* [Task description]: Copy out the passage of the dog grooming forum thread from "I love doing" up to and including "actual stripping part.".

I love doing Springers because of the cut. They are generally pretty good dogs too. 

Love the terrier group, although I wish I had more clientele that would allow me to actually STRIP their dogs instead of having to shave...however, that would mean an actual commitment on their part to bring the dog in often enough, and most just want a good 'wear and tear' style, rather than the actual stripping part. 

I also have an affinity toward hand scissoring Pomeranians...and actually, "most" of the Poms I've ever done, I can do without the grooming loop, they are that good on the table. 

As far as breeds I don't like doing...um...it's not so much a breed, as much as certain dogs themselves; the ones that don't like to stand, or circle endlessly, or are too excitable on the table, in the tub etc; and that can occur with ANY dog. 

To be honest, I enjoy grooming pretty much anything; unless it is really nasty, or has the issues I listed above...those can "ruin" any day of grooming, because you have to spend so much more time on them, causing you to get behind, and have to tell owners why you're late; most are understanding, but there are those...


----------



## AgilityAddict (Nov 29, 2008)

I really enjoy doing westies and cairns. Love doing their heads!


----------



## Love's_Sophie (Sep 23, 2007)

AgilityAddict said:


> I really enjoy doing westies and cairns. Love doing their heads!


So do you use gel or hairspray on them??? 

I do and my clients have LOVED it!!!


----------



## Corrinne (Apr 16, 2007)

I've known one of my clients since I started around 15 years ago as a bather/brusher. She has followed me to where I am employed now, she likes the way I was taught to groom her Standard Poodles. I don't know why, I've always liked grooming Standards in just a basic kennel trim. Guess I've also been lucky with some well behaved Standard Poodles! Just wish I had more time to invest into each individual grooming.


----------



## badzy (Jan 22, 2009)

love poodles and shitzu..they look like cuddly bears


----------



## Hiaja (Aug 15, 2008)

Corrinne said:


> I've known one of my clients since I started around 15 years ago as a bather/brusher. She has followed me to where I am employed now, she likes the way I was taught to groom her Standard Poodles. I don't know why, I've always liked grooming Standards in just a basic kennel trim. Guess I've also been lucky with some well behaved Standard Poodles! Just wish I had more time to invest into each individual grooming.

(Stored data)
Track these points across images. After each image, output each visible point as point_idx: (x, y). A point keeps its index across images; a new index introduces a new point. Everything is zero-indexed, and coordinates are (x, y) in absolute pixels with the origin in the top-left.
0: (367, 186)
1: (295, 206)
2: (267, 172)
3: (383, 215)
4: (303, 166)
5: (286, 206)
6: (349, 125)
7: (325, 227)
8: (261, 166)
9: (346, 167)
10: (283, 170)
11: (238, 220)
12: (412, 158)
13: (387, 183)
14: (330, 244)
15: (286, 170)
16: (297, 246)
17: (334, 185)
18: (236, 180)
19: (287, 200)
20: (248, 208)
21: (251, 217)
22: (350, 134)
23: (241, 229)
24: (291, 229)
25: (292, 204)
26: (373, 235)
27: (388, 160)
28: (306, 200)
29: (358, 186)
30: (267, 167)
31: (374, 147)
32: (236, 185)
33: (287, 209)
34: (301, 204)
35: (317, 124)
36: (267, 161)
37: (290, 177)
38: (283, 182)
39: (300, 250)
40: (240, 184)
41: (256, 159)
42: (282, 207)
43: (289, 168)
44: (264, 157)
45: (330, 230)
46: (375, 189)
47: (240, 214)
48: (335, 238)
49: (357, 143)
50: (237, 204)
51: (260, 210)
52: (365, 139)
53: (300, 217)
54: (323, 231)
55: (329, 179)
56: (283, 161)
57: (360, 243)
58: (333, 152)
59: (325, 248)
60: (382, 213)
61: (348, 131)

* * *

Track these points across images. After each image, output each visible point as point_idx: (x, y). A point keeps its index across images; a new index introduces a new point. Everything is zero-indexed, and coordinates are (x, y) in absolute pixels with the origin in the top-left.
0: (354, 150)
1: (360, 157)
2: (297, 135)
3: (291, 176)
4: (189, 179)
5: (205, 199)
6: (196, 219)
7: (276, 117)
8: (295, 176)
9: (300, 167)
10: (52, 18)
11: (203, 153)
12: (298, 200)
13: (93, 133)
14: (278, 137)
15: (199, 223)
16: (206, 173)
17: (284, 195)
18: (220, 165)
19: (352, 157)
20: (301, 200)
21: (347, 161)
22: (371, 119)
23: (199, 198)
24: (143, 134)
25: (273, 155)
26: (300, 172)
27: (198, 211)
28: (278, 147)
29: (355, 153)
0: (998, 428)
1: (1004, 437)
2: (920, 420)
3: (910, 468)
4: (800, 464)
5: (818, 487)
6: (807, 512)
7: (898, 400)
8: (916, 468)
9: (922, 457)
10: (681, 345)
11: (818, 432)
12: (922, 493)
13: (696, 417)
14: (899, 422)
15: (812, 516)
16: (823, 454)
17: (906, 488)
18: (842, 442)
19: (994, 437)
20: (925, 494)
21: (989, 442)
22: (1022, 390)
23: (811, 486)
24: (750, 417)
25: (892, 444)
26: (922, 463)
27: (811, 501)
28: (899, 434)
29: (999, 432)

==

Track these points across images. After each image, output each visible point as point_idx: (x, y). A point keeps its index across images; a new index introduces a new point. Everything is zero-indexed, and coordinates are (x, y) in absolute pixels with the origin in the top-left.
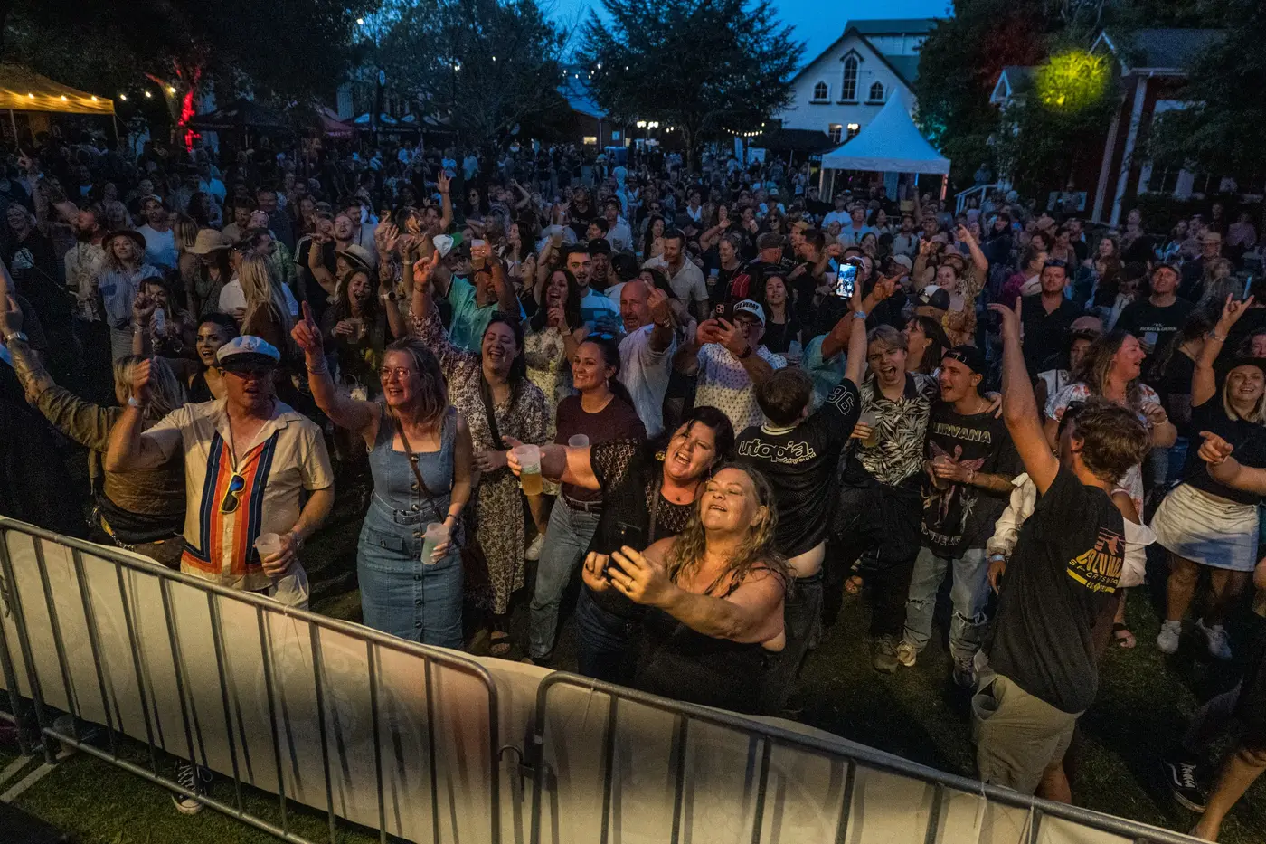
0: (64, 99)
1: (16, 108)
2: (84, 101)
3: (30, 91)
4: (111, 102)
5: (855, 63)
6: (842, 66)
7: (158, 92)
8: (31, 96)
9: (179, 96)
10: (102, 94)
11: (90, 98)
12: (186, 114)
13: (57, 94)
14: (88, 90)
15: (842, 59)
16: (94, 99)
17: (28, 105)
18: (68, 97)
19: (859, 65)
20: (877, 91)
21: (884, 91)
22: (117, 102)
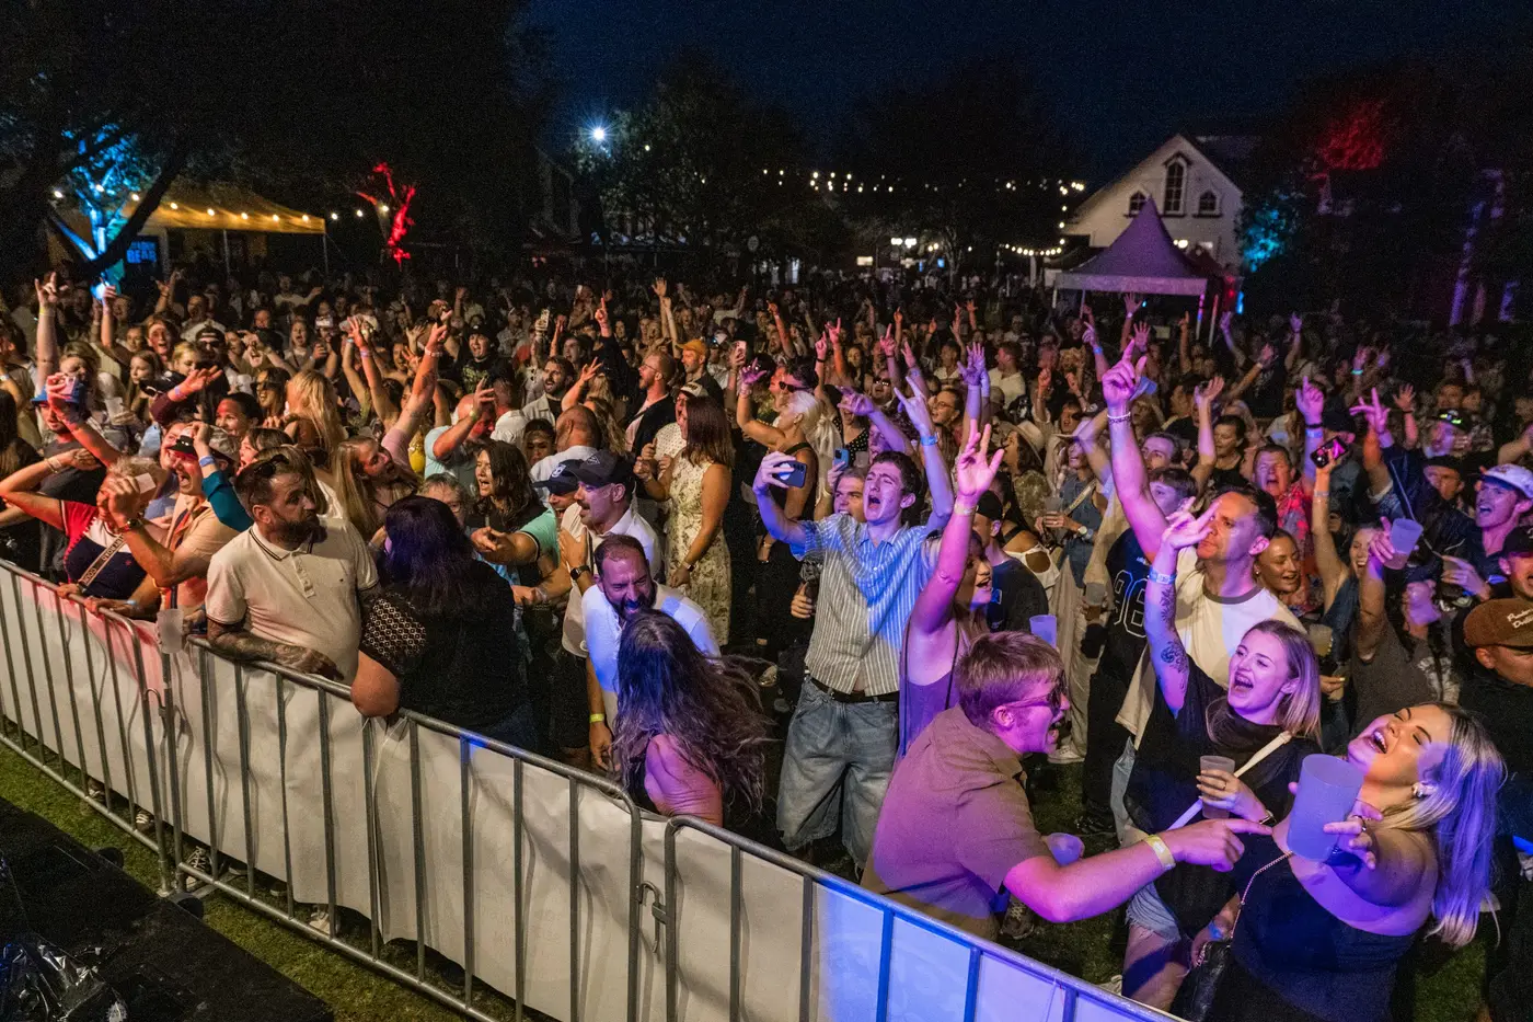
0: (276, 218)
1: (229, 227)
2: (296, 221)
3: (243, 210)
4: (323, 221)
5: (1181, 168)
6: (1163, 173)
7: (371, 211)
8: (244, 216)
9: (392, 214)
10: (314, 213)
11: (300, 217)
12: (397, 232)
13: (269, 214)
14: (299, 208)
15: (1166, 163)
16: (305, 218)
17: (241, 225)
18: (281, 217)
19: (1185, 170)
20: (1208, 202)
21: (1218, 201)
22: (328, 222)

* [Output]:
I love doing Springers because of the cut. They are generally pretty good dogs too. 

Love the terrier group, although I wish I had more clientele that would allow me to actually STRIP their dogs instead of having to shave...however, that would mean an actual commitment on their part to bring the dog in often enough, and most just want a good 'wear and tear' style, rather than the actual stripping part.